90 per cent of the homes in Ontario that have natural gas use it for heating
When Devin Arthur and his wife were looking for a home in Greater Sudbury six years ago, there wasn't much debate about the kind of furnace they were looking for.
"Our prerequisite for a house was natural gas heating," said Arthur, a father of two who works in information technology.
He hasn't thought much about the furnace in his Val Therese home since then. He is, however, wondering if his $80-a-month bill will go up with the new cap-and-trade system that came in Jan. 1.
"I wish it was more affordable to switch to electric heating just because it's better for the environment, but natural gas is infinitely more affordable," said Arthur.
Even with cap-and-trade adding $80-a-year to the average bill, Union Gas spokesperson Andrea Stass said the utility doesn't expect to lose many customers.
"Any increase concerns customers I'm sure," she said, "but it's important to note that the cost of competing energy sources is also rising."

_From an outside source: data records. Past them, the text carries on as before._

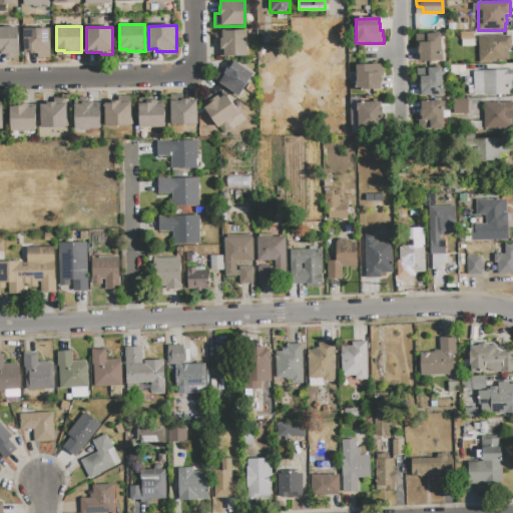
[(0,28),(18,28),(18,54),(0,54),(0,28)]
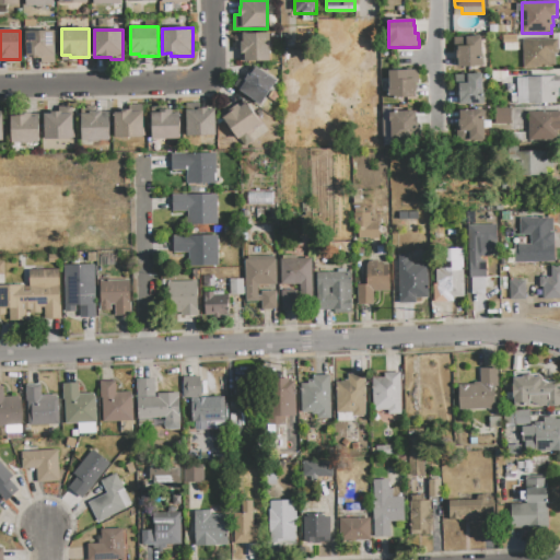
[(25,32),(55,32),(56,63),(42,63),(42,58),(33,58),(33,57),(25,57),(25,32)]
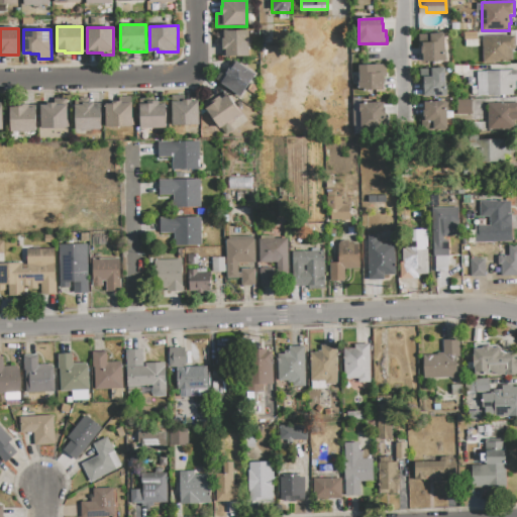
[(223,31),(248,31),(248,58),(225,58),(225,50),(222,50),(221,38),(224,38),(223,31)]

With pipeline expansion, Union Gas usually gets 25,000 new customers every year, Stass said, adding that the company supplies 136,000 homes in northeastern Ontario.
Natural gas is used to heat 3.5 million homes and businesses in the province, far more than other options.
'It's going to be a little scary'
There were reports that the province was considering a phase-out of natural gas as part of its climate change action plan, but the Liberal government disputed that.
Sudbury's Cathy Orlando, the national director of the Citizens Climate Lobby, said a slow transition off natural gas would be best.
"By 2050, there's no reason that almost all homes in Canada should be off of most fossil fuels," Orlando said.
"It's going to be a little scary, but we need to do it. We need to transition away from fossil fuels. We need to start now, because the cost of not transitioning away is far scarier."
Orlando said she sees geothermal systems eventually replacing gas as the home heat of choice, but with price tags running over $20,000, that might not happen without government incentives.